İlginç bir trafik var Chennai sokaklarında. Hiçbir kural yok gibi duruyor. Süslü püslü sareelerini giymiş Hintli kadınlar bana otobüsten el sallıyorlar, gülümsüyorum onlara. Motosiklet sürücüleri her bir yanda… Çıplak ayaklarla dolaşan insanları gördükçe şaşırıyorum önceleri, sonraları bu çıplak ayaklılar kervanına benim de dâhil olacağım aklıma bile gelmiyor tabi o zamanlar : )
Bir Fransız kolonisi olan Pondicherry'e gideceğim aslında; Auroville, Pondicherry civarında. Ama onun öncesinde namını çok duyduğum Mahabalipuram ya da Mamallapuram adıyla anılan bölgeye gitmek istedim. Mahabalipuram, UNESCO'nun Dünya Mirası sit alanı olarak korumaya aldığı tarihi bölgelerden biri. Birçok tapınak, heykel, mağara eşliğinde 7. ve 8. yüzyıl Hint yapılarına burada hayran kalıyor ve mitolojik öğelerle dolu hikâyelerini şaşkınlıkla dinliyor insan.

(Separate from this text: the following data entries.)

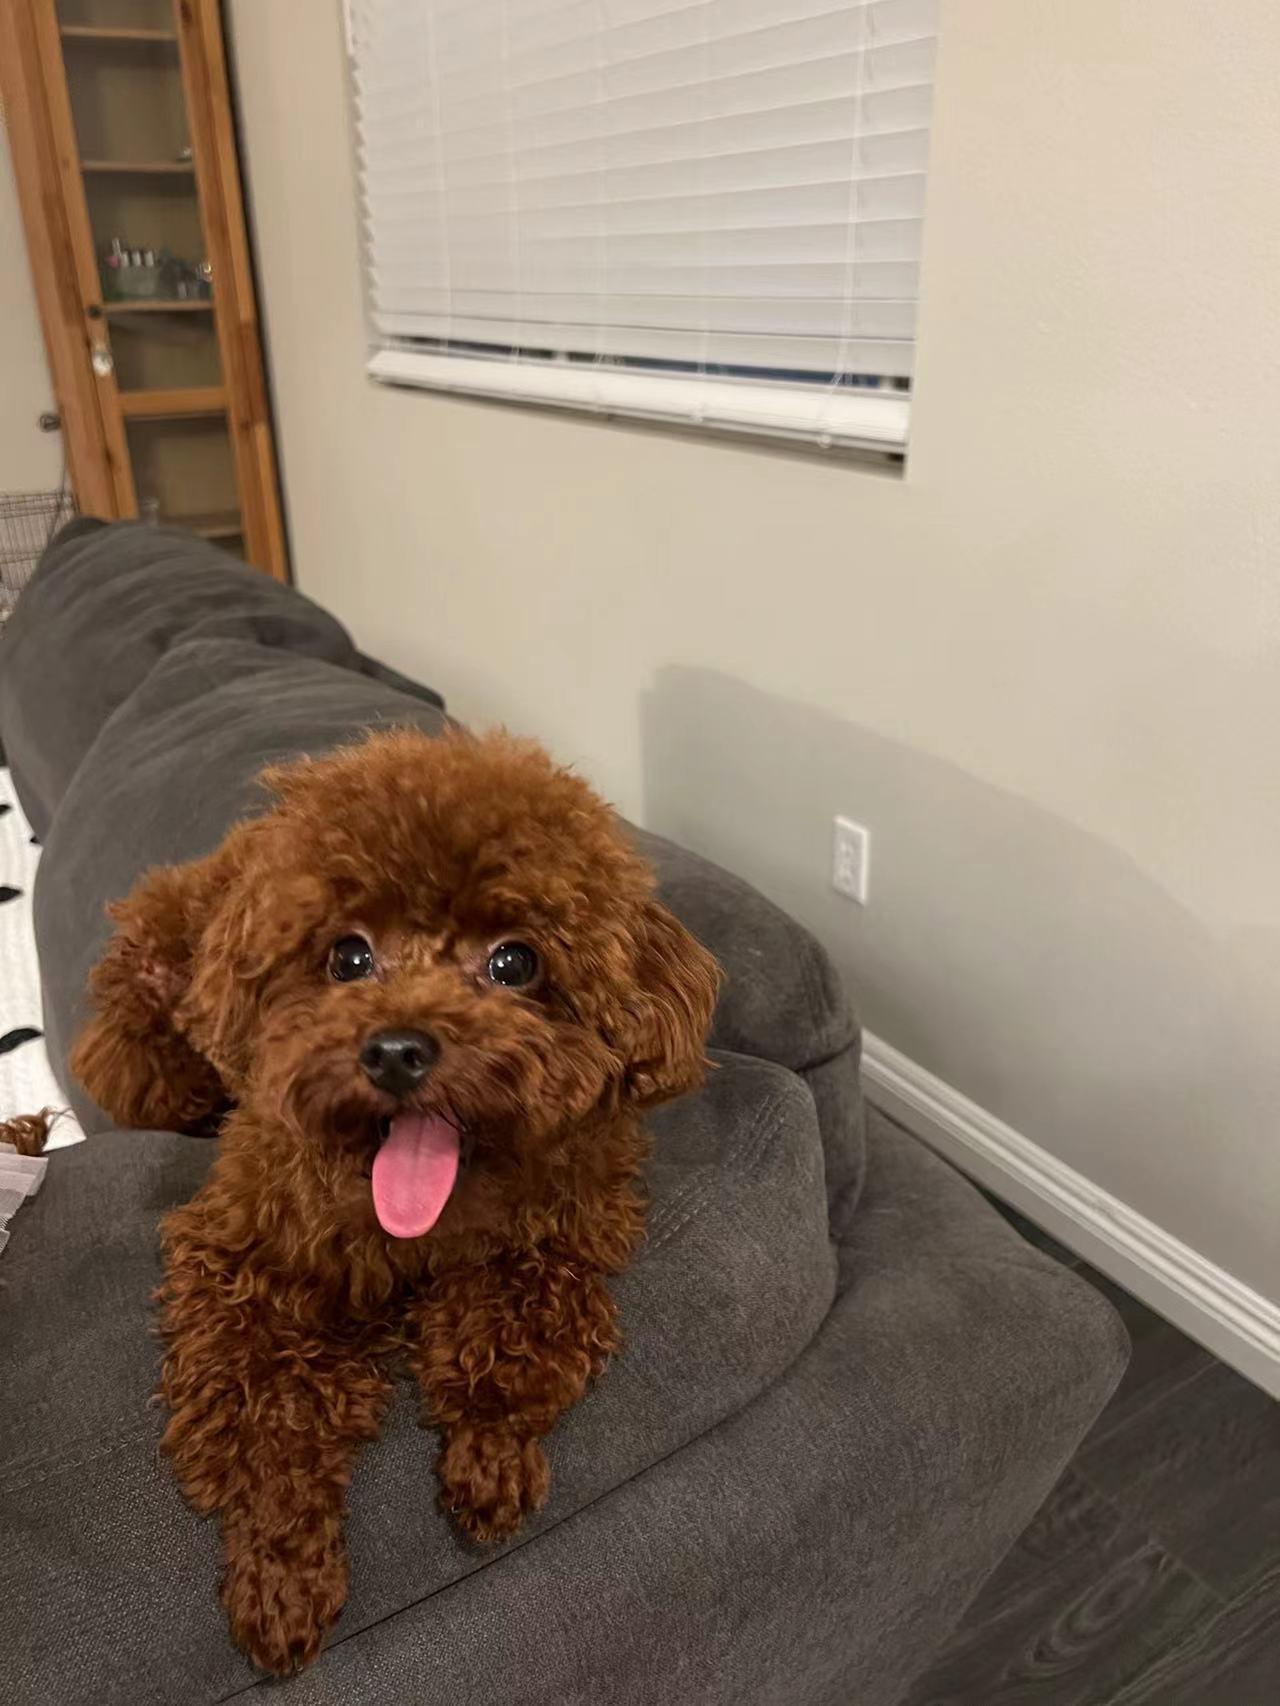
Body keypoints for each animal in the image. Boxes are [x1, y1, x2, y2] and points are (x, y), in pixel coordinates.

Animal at [70, 727, 719, 1675]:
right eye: (348, 956)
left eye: (515, 961)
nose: (396, 1051)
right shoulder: (245, 1261)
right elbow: (269, 1423)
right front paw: (282, 1578)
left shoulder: (560, 1228)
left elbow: (513, 1333)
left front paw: (489, 1461)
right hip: (151, 1043)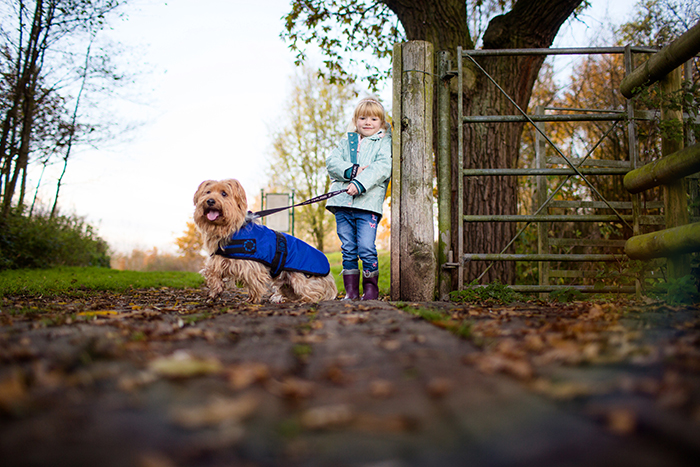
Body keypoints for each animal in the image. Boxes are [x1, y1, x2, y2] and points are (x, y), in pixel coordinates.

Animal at [193, 179, 338, 304]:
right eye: (208, 192)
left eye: (224, 193)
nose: (210, 201)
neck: (229, 228)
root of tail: (329, 277)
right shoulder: (221, 258)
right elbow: (212, 271)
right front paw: (215, 291)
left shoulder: (250, 266)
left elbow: (253, 282)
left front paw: (252, 299)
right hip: (286, 284)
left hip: (300, 279)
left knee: (314, 292)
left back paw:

Birkaçını sizlerle de paylaşmak isterim…
Fotoğraftaki kadının kıyafetine saree, erkeğin giydiği etek benzeri kıyafete de lungi deniyor. Geleneksel kıyafetleri…

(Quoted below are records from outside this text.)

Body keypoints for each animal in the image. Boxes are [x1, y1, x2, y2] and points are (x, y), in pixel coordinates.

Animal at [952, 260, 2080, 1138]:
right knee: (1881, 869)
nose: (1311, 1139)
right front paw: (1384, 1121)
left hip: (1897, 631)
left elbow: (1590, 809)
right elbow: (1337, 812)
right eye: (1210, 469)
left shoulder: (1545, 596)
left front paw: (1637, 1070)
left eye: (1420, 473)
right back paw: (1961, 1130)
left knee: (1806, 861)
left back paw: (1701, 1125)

Hava 35 derece sıcak, gezdim gördüm çok güzel ama sanırım şuracıkta bayılacağım modundaydım ki yardımıma hindistancevizi satıcısı abi yetişti : ) Önce suyunu içip ferahlayıp sonra da içini yiyip bol vitaminimi de aldıktan sonra yoluma devam edebilirdim artık : )

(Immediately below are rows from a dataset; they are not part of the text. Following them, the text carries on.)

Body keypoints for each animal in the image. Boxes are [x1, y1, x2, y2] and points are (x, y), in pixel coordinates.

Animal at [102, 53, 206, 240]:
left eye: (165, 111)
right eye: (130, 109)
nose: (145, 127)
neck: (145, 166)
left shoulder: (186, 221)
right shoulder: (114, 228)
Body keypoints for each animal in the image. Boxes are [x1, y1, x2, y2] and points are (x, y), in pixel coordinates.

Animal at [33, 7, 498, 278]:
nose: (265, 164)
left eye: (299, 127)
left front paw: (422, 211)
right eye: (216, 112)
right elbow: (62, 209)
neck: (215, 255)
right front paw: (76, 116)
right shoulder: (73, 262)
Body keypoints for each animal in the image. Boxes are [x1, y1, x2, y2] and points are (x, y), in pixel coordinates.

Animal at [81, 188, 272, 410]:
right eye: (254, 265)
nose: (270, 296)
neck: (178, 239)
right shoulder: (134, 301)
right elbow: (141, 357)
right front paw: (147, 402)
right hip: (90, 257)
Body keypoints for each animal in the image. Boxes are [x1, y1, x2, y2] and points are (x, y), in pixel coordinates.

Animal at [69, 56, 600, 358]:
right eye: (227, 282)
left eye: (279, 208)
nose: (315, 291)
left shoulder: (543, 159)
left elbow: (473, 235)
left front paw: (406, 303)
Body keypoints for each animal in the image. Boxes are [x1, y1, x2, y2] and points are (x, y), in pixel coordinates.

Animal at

Heykelleri ile ünlü bu bölgede onlarca heykelciyi görebilirsiniz.
Mahabalipuram'dan bir de manzara paylaşayım sizlerle ki bu güzelliğe siz de şahit olun.
Burada 1 gün kaldıktan sonra Pondicherry'e doğru yollandım. Pondicherry; denizin kenarında daha çok emeklilerin yazlıkçı mekânı gibi duran, sakin ve şirin bir şehir… Gün doğumunu izlemek keyifli burada.
Pondicherry'nin sahil kısmı keyifli evet ama çarşı kısmına gidiyorsanız orası da bir o kadar gürültülü ve kalabalık…
Atıştırmalık yiyeceklere bayılan bir halkla karşı karşıyayım… Sokaklar atıştırmalık yiyecek satan seyyar satıcılarla dolu. Közlenmiş mısır da bunlardan biri…
Auroville yazım için burada pek yer kalmadı, artık Auroville ile ilgili anlatmak istediklerimi bir sonraki yazımda anlatırım sizlere.